--- Supplied text Enclosed Below ---

1. The Naturalness of Helping Others

To begin with, recall that egoism is a relativist theory of ethics that maintains that right and wrong are relative to self-interest. One problem egoism faces is that we naturally act in ways contrary to how egoists think we should. More specifically, we are often motivated by our feelings of empathy for others, including animals.


If you saw a stranger in pain or suffering greatly, you would most likely feel bad for them. For instance, if you see someone undergoing a painful medical treatment, you would most likely want to turn away—assuming you’re not a doctor, of course.

What’s more, you may even be motivated to try to help people in need, if you were able to do so.


There have been many instances where people have saved strangers from accidents (such as drowning or car crashes) without a second thought about their own safety.

These kinds of examples show that we don’t just act self-interestedly. If the egoist wants to support their position by appeal to the supposedly natural selfishness of people, this is a problem.

But if the egoist doesn’t do this, then they could say that peoples’ selfless acts don’t hurt their theory. They could point out that they care about what we should be doing, not what we actually do.

--- End of Enclosed Supplied text ---
--- Data supplied Enclosed Below ---

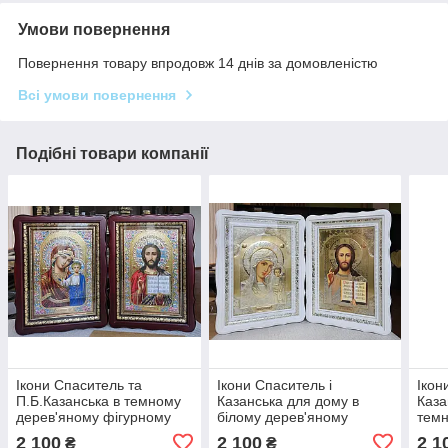
Умови повернення
Повернення товару впродовж 14 днів за домовленістю
Всі умови повернення
Подібні товари компанії
Ікони Спаситель та
Ікони Спаситель і
Ікон
П.Б.Казанська в темному
Казанська для дому в
Каза
дерев'яному фігурному
білому дерев'яному
темн
кіоті під склом, розмір
фігурному кіоті під склом,
під 
2 100
2 100
2 1
₴
₴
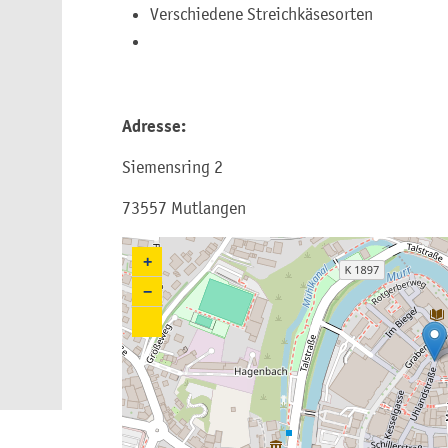
Verschiedene Streichkäsesorten
Adresse:
Siemensring 2
73557 Mutlangen
+
−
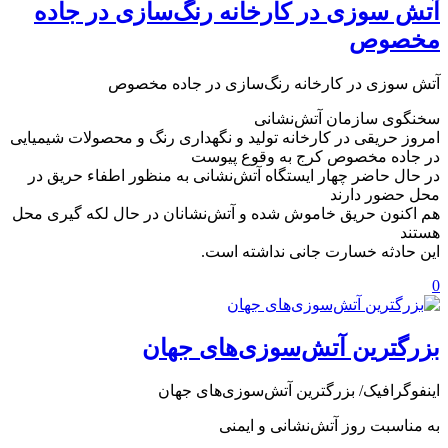
️آتش سوزی در کارخانه رنگ‌سازی در جاده
مخصوص
️آتش سوزی در کارخانه رنگ‌سازی در جاده مخصوص
سخنگوی سازمان آتش‌نشانی
امروز حریقی در کارخانه تولید و نگهداری رنگ و محصولات شیمیایی
در جاده مخصوص کرج به وقوع پیوست
در حال حاضر چهار ایستگاه آتش‌نشانی به منظور اطفاء حریق در
محل حضور دارند
هم اکنون حریق خاموش شده و آتش‌نشانان در حال لکه گیری محل
هستند
این حادثه خسارت جانی نداشته است.
0
بزرگترین آتش‌سوزی‌های جهان
اینفوگرافیک/ بزرگترین آتش‌سوزی‌های جهان
به مناسبت روز آتش‌نشانی و ایمنی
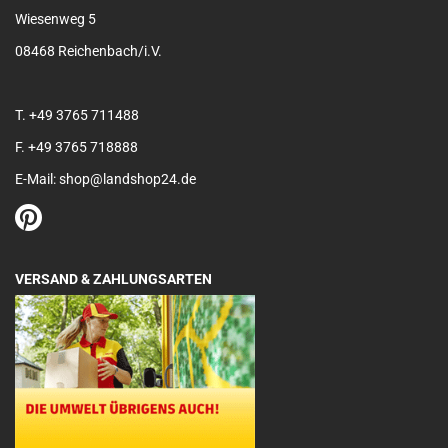
Wiesenweg 5
08468 Reichenbach/i.V.
T. +49 3765 711488
F. +49 3765 718888
E-Mail: shop@landshop24.de
VERSAND & ZAHLUNGSARTEN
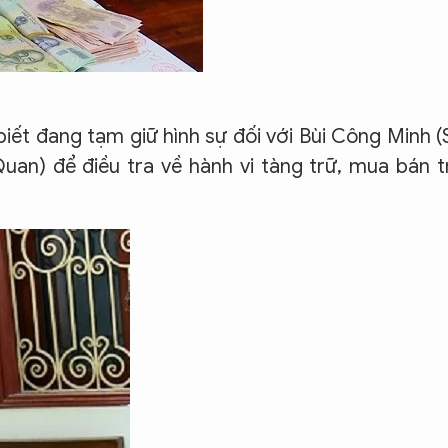
biết đang tạm giữ hình sự đối với Bùi Công Minh 
uan) để điều tra về hành vi tàng trữ, mua bán t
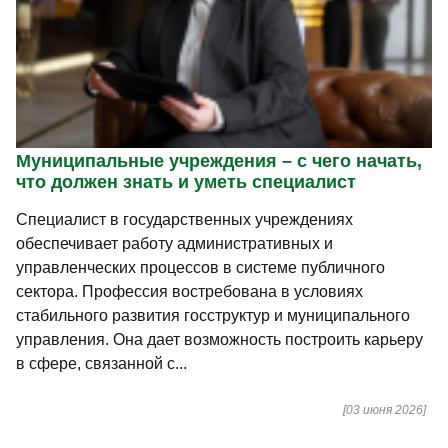
Муниципальные учреждения – с чего начать,
что должен знать и уметь специалист
Специалист в государственных учреждениях
обеспечивает работу административных и
управленческих процессов в системе публичного
сектора. Профессия востребована в условиях
стабильного развития госструктур и муниципального
управления. Она дает возможность построить карьеру
в сфере, связанной с...
[03 июня 2026]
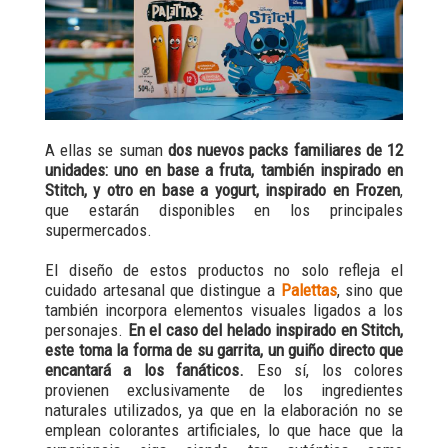
A ellas se suman
dos nuevos packs familiares de 12
unidades: uno en base a fruta, también inspirado en
Stitch, y otro en base a yogurt, inspirado en Frozen
,
que estarán disponibles en los principales
supermercados.
El diseño de estos productos no solo refleja el
cuidado artesanal que distingue a
Palettas
, sino que
también incorpora elementos visuales ligados a los
personajes.
En el caso del helado inspirado en Stitch,
este toma la forma de su garrita, un guiño directo que
encantará a los fanáticos.
Eso sí, los colores
provienen exclusivamente de los ingredientes
naturales utilizados, ya que en la elaboración no se
emplean colorantes artificiales, lo que hace que la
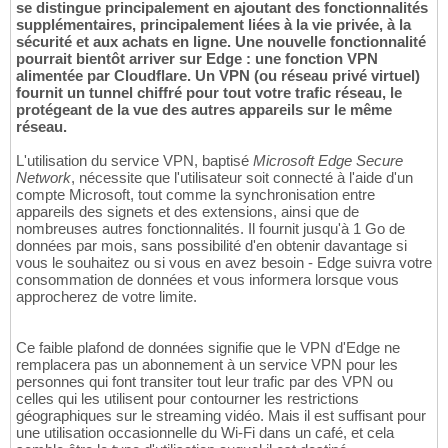
se distingue principalement en ajoutant des fonctionnalités
supplémentaires, principalement liées à la vie privée, à la
sécurité et aux achats en ligne. Une nouvelle fonctionnalité
pourrait bientôt arriver sur Edge : une fonction VPN
alimentée par Cloudflare. Un VPN (ou réseau privé virtuel)
fournit un tunnel chiffré pour tout votre trafic réseau, le
protégeant de la vue des autres appareils sur le même
réseau.
L'utilisation du service VPN, baptisé
Microsoft Edge Secure
Network
, nécessite que l'utilisateur soit connecté à l'aide d'un
compte Microsoft, tout comme la synchronisation entre
appareils des signets et des extensions, ainsi que de
nombreuses autres fonctionnalités. Il fournit jusqu'à 1 Go de
données par mois, sans possibilité d'en obtenir davantage si
vous le souhaitez ou si vous en avez besoin - Edge suivra votre
consommation de données et vous informera lorsque vous
approcherez de votre limite.
Ce faible plafond de données signifie que le VPN d'Edge ne
remplacera pas un abonnement à un service VPN pour les
personnes qui font transiter tout leur trafic par des VPN ou
celles qui les utilisent pour contourner les restrictions
géographiques sur le streaming vidéo. Mais il est suffisant pour
une utilisation occasionnelle du Wi-Fi dans un café, et cela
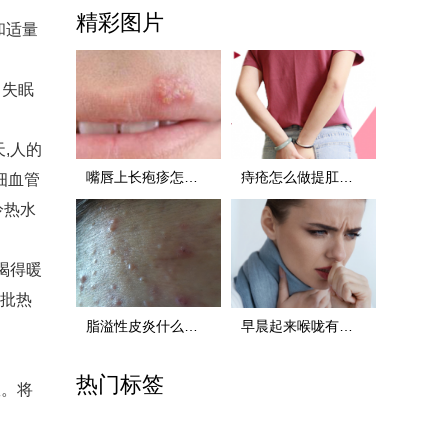
精彩图片
和适量
、失眠
,人的
嘴唇上长疱疹怎么办，三招为您解决 嘴唇上长疱疹怎
痔疮怎么做提肛运动啊 痔疮怎么做提肛运动啊视频
细血管
冷热水
喝得暖
大批热
脂溢性皮炎什么原因
早晨起来喉咙有痰要怎么办 早晨起来喉咙有痰要怎么
热门标签
效。将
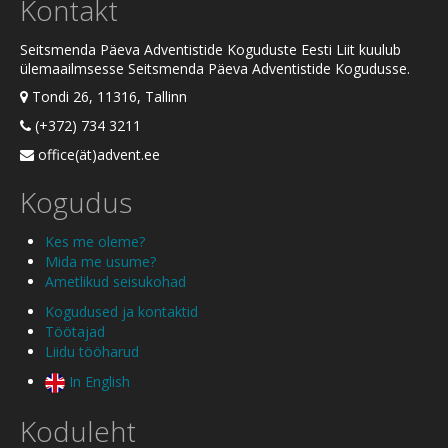
Kontakt
Seitsmenda Päeva Adventistide Koguduste Eesti Liit kuulub
ülemaailmsesse Seitsmenda Päeva Adventistide Kogudusse.
Tondi 26, 11316, Tallinn
(+372) 734 3211
office(ät)advent.ee
Kogudus
Kes me oleme?
Mida me usume?
Ametlikud seisukohad
Kogudused ja kontaktid
Töötajad
Liidu tööharud
In English
Koduleht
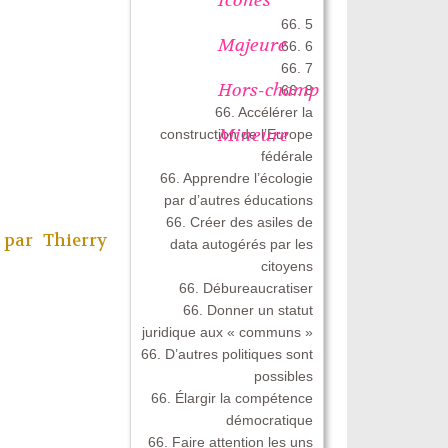
66. 5
Majeure
66. 6
66. 7
Hors-champ
66. 8
66. Accélérer la
Mineure
construction de l’Europe
fédérale
66. Apprendre l’écologie
par d’autres éducations
66. Créer des asiles de
, par
Thierry
data autogérés par les
citoyens
66. Débureaucratiser
66. Donner un statut
juridique aux « communs »
66. D’autres politiques sont
possibles
66. Élargir la compétence
démocratique
66. Faire attention les uns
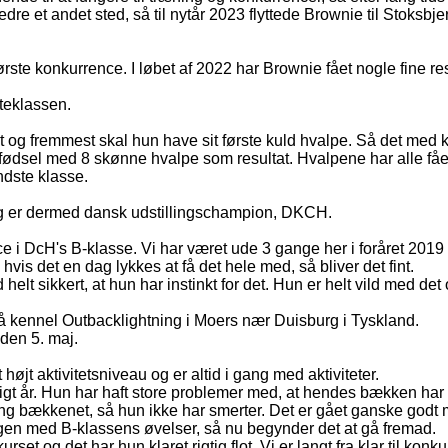
t bedre et andet sted, så til nytår 2023 flyttede Brownie til Sto
ørste konkurrence. I løbet af 2022 har Brownie fået nogle fine re
iteklassen.
g fremmest skal hun have sit første kuld hvalpe. Så det med kon
 fødsel med 8 skønne hvalpe som resultat. Hvalpene har alle fået
ndste klasse.
kat og er dermed dansk udstillingschampion, DKCH.
ce i DcH's B-klasse. Vi har været ude 3 gange her i foråret 2019 
hvis det en dag lykkes at få det hele med, så bliver det fint.
helt sikkert, at hun har instinkt for det. Hun er helt vild med de
å kennel Outbacklightning i Moers nær Duisburg i Tyskland.
den 5. maj.
højt aktivitetsniveau og er altid i gang med aktiviteter.
igt år. Hun har haft store problemer med, at hendes bækken har v
ng bækkenet, så hun ikke har smerter. Det er gået ganske godt m
ngen med B-klassens øvelser, så nu begynder det at gå fremad.
 og det har hun klaret rigtig flot. Vi er langt fra klar til kon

--- End of Enclosed Data supplied ---

• [Exercise goal] Could you reproduce the passage on egoism word for word, beginning at the words "These kinds of" and stopping after "is a problem."?

• [Problem solution]
These kinds of examples show that we don’t just act self-interestedly. If the egoist wants to support their position by appeal to the supposedly natural selfishness of people, this is a problem.